▶ _Section du texte_
====

Le régulateur américain à l’attaque du secteur crypto

Alexandre Stachtchenko & Grégoire Rey, Blockchain Partner by KPMG

2 minutes de lecture

Chronique blockchain. Les décisions des autorités US, en l’absence d’un cadre règlementaire clair, sonnent comme une «victoire» de l’approche européenne.

Depuis la faillite de la plateforme d’échange centralisée FTX au mois de novembre dernier, les instances réglementaires américaines ont porté plusieurs coups aux acteurs majeurs de l’écosystème crypto. Contrairement aux initiatives européennes, avec notamment la création du règlement MiCA («Markets in Crypto-Assets») qui entrera en vigueur en 2024, les Etats-Unis demeurent aujourd’hui dépourvus d’un cadre règlementaire précis, ce qui induit une gouvernance par mesures d’exécution au bon vouloir des autorités. Les plateformes d’échange centralisées Kraken et Binance en ont récemment fait les frais.

====

▶ _Consigne a_
Transcrivez tel quel, dans l'article ci-dessus sur le régulateur américain et le secteur crypto, le passage qui s'ouvre sur les mots « Chronique blockchain. Les » et se referme sur « fait les frais. ».

(Données sources)
====

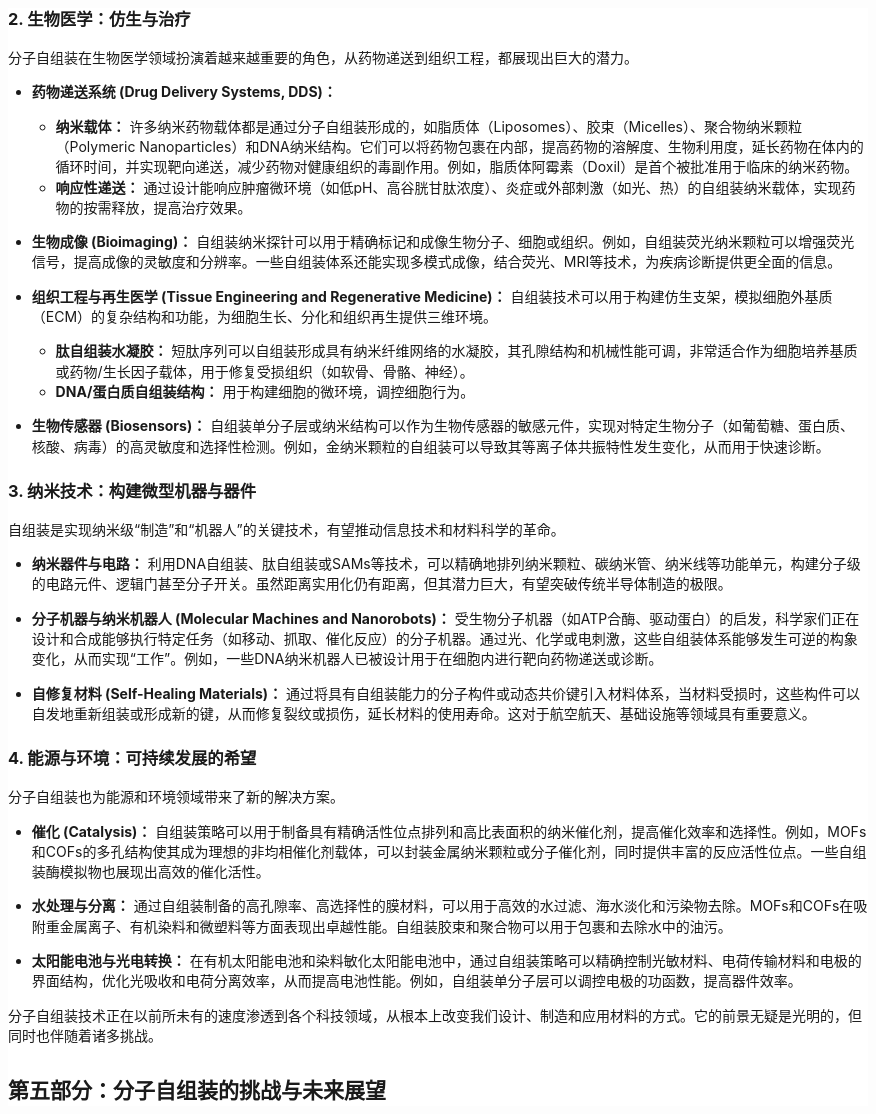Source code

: ### 2. 生物医学：仿生与治疗

分子自组装在生物医学领域扮演着越来越重要的角色，从药物递送到组织工程，都展现出巨大的潜力。

*   **药物递送系统 (Drug Delivery Systems, DDS)：**
    *   **纳米载体：** 许多纳米药物载体都是通过分子自组装形成的，如脂质体（Liposomes）、胶束（Micelles）、聚合物纳米颗粒（Polymeric Nanoparticles）和DNA纳米结构。它们可以将药物包裹在内部，提高药物的溶解度、生物利用度，延长药物在体内的循环时间，并实现靶向递送，减少药物对健康组织的毒副作用。例如，脂质体阿霉素（Doxil）是首个被批准用于临床的纳米药物。
    *   **响应性递送：** 通过设计能响应肿瘤微环境（如低pH、高谷胱甘肽浓度）、炎症或外部刺激（如光、热）的自组装纳米载体，实现药物的按需释放，提高治疗效果。

*   **生物成像 (Bioimaging)：**
    自组装纳米探针可以用于精确标记和成像生物分子、细胞或组织。例如，自组装荧光纳米颗粒可以增强荧光信号，提高成像的灵敏度和分辨率。一些自组装体系还能实现多模式成像，结合荧光、MRI等技术，为疾病诊断提供更全面的信息。

*   **组织工程与再生医学 (Tissue Engineering and Regenerative Medicine)：**
    自组装技术可以用于构建仿生支架，模拟细胞外基质（ECM）的复杂结构和功能，为细胞生长、分化和组织再生提供三维环境。
    *   **肽自组装水凝胶：** 短肽序列可以自组装形成具有纳米纤维网络的水凝胶，其孔隙结构和机械性能可调，非常适合作为细胞培养基质或药物/生长因子载体，用于修复受损组织（如软骨、骨骼、神经）。
    *   **DNA/蛋白质自组装结构：** 用于构建细胞的微环境，调控细胞行为。

*   **生物传感器 (Biosensors)：**
    自组装单分子层或纳米结构可以作为生物传感器的敏感元件，实现对特定生物分子（如葡萄糖、蛋白质、核酸、病毒）的高灵敏度和选择性检测。例如，金纳米颗粒的自组装可以导致其等离子体共振特性发生变化，从而用于快速诊断。

### 3. 纳米技术：构建微型机器与器件

自组装是实现纳米级“制造”和“机器人”的关键技术，有望推动信息技术和材料科学的革命。

*   **纳米器件与电路：**
    利用DNA自组装、肽自组装或SAMs等技术，可以精确地排列纳米颗粒、碳纳米管、纳米线等功能单元，构建分子级的电路元件、逻辑门甚至分子开关。虽然距离实用化仍有距离，但其潜力巨大，有望突破传统半导体制造的极限。

*   **分子机器与纳米机器人 (Molecular Machines and Nanorobots)：**
    受生物分子机器（如ATP合酶、驱动蛋白）的启发，科学家们正在设计和合成能够执行特定任务（如移动、抓取、催化反应）的分子机器。通过光、化学或电刺激，这些自组装体系能够发生可逆的构象变化，从而实现“工作”。例如，一些DNA纳米机器人已被设计用于在细胞内进行靶向药物递送或诊断。

*   **自修复材料 (Self-Healing Materials)：**
    通过将具有自组装能力的分子构件或动态共价键引入材料体系，当材料受损时，这些构件可以自发地重新组装或形成新的键，从而修复裂纹或损伤，延长材料的使用寿命。这对于航空航天、基础设施等领域具有重要意义。

### 4. 能源与环境：可持续发展的希望

分子自组装也为能源和环境领域带来了新的解决方案。

*   **催化 (Catalysis)：**
    自组装策略可以用于制备具有精确活性位点排列和高比表面积的纳米催化剂，提高催化效率和选择性。例如，MOFs和COFs的多孔结构使其成为理想的非均相催化剂载体，可以封装金属纳米颗粒或分子催化剂，同时提供丰富的反应活性位点。一些自组装酶模拟物也展现出高效的催化活性。

*   **水处理与分离：**
    通过自组装制备的高孔隙率、高选择性的膜材料，可以用于高效的水过滤、海水淡化和污染物去除。MOFs和COFs在吸附重金属离子、有机染料和微塑料等方面表现出卓越性能。自组装胶束和聚合物可以用于包裹和去除水中的油污。

*   **太阳能电池与光电转换：**
    在有机太阳能电池和染料敏化太阳能电池中，通过自组装策略可以精确控制光敏材料、电荷传输材料和电极的界面结构，优化光吸收和电荷分离效率，从而提高电池性能。例如，自组装单分子层可以调控电极的功函数，提高器件效率。

分子自组装技术正在以前所未有的速度渗透到各个科技领域，从根本上改变我们设计、制造和应用材料的方式。它的前景无疑是光明的，但同时也伴随着诸多挑战。

## 第五部分：分子自组装的挑战与未来展望

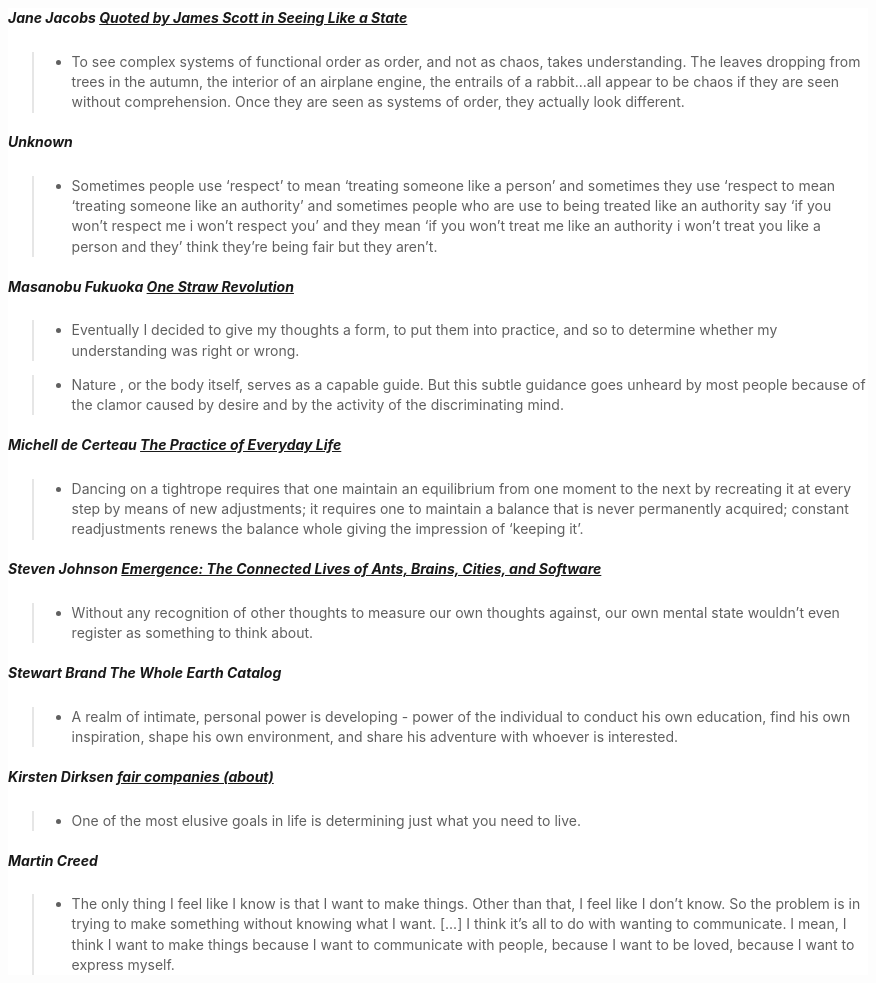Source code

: ##### **Jane Jacobs** [Quoted by James Scott in Seeing Like a State](https://www.worldcat.org/title/seeing-like-a-state-how-certain-schemes-to-improve-the-human-condition-have-failed/oclc/37392803)
>- To see complex systems of functional order as order, and not as chaos, takes understanding. The leaves dropping from trees in the autumn, the interior of an airplane engine, the entrails of a rabbit...all appear to be chaos if they are seen without comprehension. Once they are seen as systems of order, they actually look different.

##### **Unknown**
>- Sometimes people use ‘respect’ to mean ‘treating someone like a person’ and sometimes they use ‘respect to mean ‘treating someone like an authority’ and sometimes people who are use to being treated like an authority say ‘if you won’t respect me i won’t respect you’ and they mean ‘if you won’t treat me like an authority i won’t treat you like a person and they’ think they’re being fair but they aren’t.

##### **Masanobu Fukuoka** [One Straw Revolution](https://www.worldcat.org/title/321017489)
  >- Eventually I decided to give my thoughts a form, to put them into practice, and so to determine whether my understanding was right or wrong.
  
>- Nature , or the body itself, serves as a capable guide. But this subtle guidance goes unheard by most people because of the clamor caused by desire and by the activity of the discriminating mind.

##### **Michell de Certeau** [*The Practice of Everyday Life*](https://www.worldcat.org/title/practice-of-everyday-life/oclc/794663703)
>- Dancing on a tightrope requires that one maintain an equilibrium from one moment to the next by recreating it at every step by means of new adjustments; it requires one to maintain a balance that is never permanently acquired; constant readjustments renews the balance whole giving the impression of ‘keeping it’.

##### **Steven Johnson** [Emergence: The Connected Lives of Ants, Brains, Cities, and Software](https://en.wikipedia.org/wiki/Emergence:_The_Connected_Lives_of_Ants,_Brains,_Cities,_and_Software)
>- Without any recognition of other thoughts to measure our own thoughts against, our own mental state wouldn’t even register as something to think about.

##### **Stewart Brand** The Whole Earth Catalog
>- A realm of intimate, personal power is developing - power of the individual to conduct his own education, find his own inspiration, shape his own environment, and share his adventure with whoever is interested.

##### **Kirsten Dirksen** [fair companies (about)](https://faircompanies.com/about/)
>- One of the most elusive goals in life is determining just what you need to live.

##### **Martin Creed**
>- The only thing I feel like I know is that I want to make things. Other than that, I feel like I don’t know. So the problem is in trying to make something without knowing what I want. [...] I think it’s all to do with wanting to communicate. I mean, I think I want to make things because I want to communicate with people, because I want to be loved, because I want to express myself.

====

▶ _Consigne b_
Extrayez du listing, sans rien y changer, les lignes allant de celle qui contient « 分子自组装在生物医学领域扮演 » jusqu'à celle qui contient « ### 3. 纳米技术：构建微型机器与器件 », ces deux lignes comprises.

▶ _Réponse rédigée a_
Chronique blockchain. Les décisions des autorités US, en l’absence d’un cadre règlementaire clair, sonnent comme une «victoire» de l’approche européenne.

Depuis la faillite de la plateforme d’échange centralisée FTX au mois de novembre dernier, les instances réglementaires américaines ont porté plusieurs coups aux acteurs majeurs de l’écosystème crypto. Contrairement aux initiatives européennes, avec notamment la création du règlement MiCA («Markets in Crypto-Assets») qui entrera en vigueur en 2024, les Etats-Unis demeurent aujourd’hui dépourvus d’un cadre règlementaire précis, ce qui induit une gouvernance par mesures d’exécution au bon vouloir des autorités. Les plateformes d’échange centralisées Kraken et Binance en ont récemment fait les frais.

▶ _Réponse rédigée b_
分子自组装在生物医学领域扮演着越来越重要的角色，从药物递送到组织工程，都展现出巨大的潜力。

*   **药物递送系统 (Drug Delivery Systems, DDS)：**
    *   **纳米载体：** 许多纳米药物载体都是通过分子自组装形成的，如脂质体（Liposomes）、胶束（Micelles）、聚合物纳米颗粒（Polymeric Nanoparticles）和DNA纳米结构。它们可以将药物包裹在内部，提高药物的溶解度、生物利用度，延长药物在体内的循环时间，并实现靶向递送，减少药物对健康组织的毒副作用。例如，脂质体阿霉素（Doxil）是首个被批准用于临床的纳米药物。
    *   **响应性递送：** 通过设计能响应肿瘤微环境（如低pH、高谷胱甘肽浓度）、炎症或外部刺激（如光、热）的自组装纳米载体，实现药物的按需释放，提高治疗效果。

*   **生物成像 (Bioimaging)：**
    自组装纳米探针可以用于精确标记和成像生物分子、细胞或组织。例如，自组装荧光纳米颗粒可以增强荧光信号，提高成像的灵敏度和分辨率。一些自组装体系还能实现多模式成像，结合荧光、MRI等技术，为疾病诊断提供更全面的信息。

*   **组织工程与再生医学 (Tissue Engineering and Regenerative Medicine)：**
    自组装技术可以用于构建仿生支架，模拟细胞外基质（ECM）的复杂结构和功能，为细胞生长、分化和组织再生提供三维环境。
    *   **肽自组装水凝胶：** 短肽序列可以自组装形成具有纳米纤维网络的水凝胶，其孔隙结构和机械性能可调，非常适合作为细胞培养基质或药物/生长因子载体，用于修复受损组织（如软骨、骨骼、神经）。
    *   **DNA/蛋白质自组装结构：** 用于构建细胞的微环境，调控细胞行为。

*   **生物传感器 (Biosensors)：**
    自组装单分子层或纳米结构可以作为生物传感器的敏感元件，实现对特定生物分子（如葡萄糖、蛋白质、核酸、病毒）的高灵敏度和选择性检测。例如，金纳米颗粒的自组装可以导致其等离子体共振特性发生变化，从而用于快速诊断。

### 3. 纳米技术：构建微型机器与器件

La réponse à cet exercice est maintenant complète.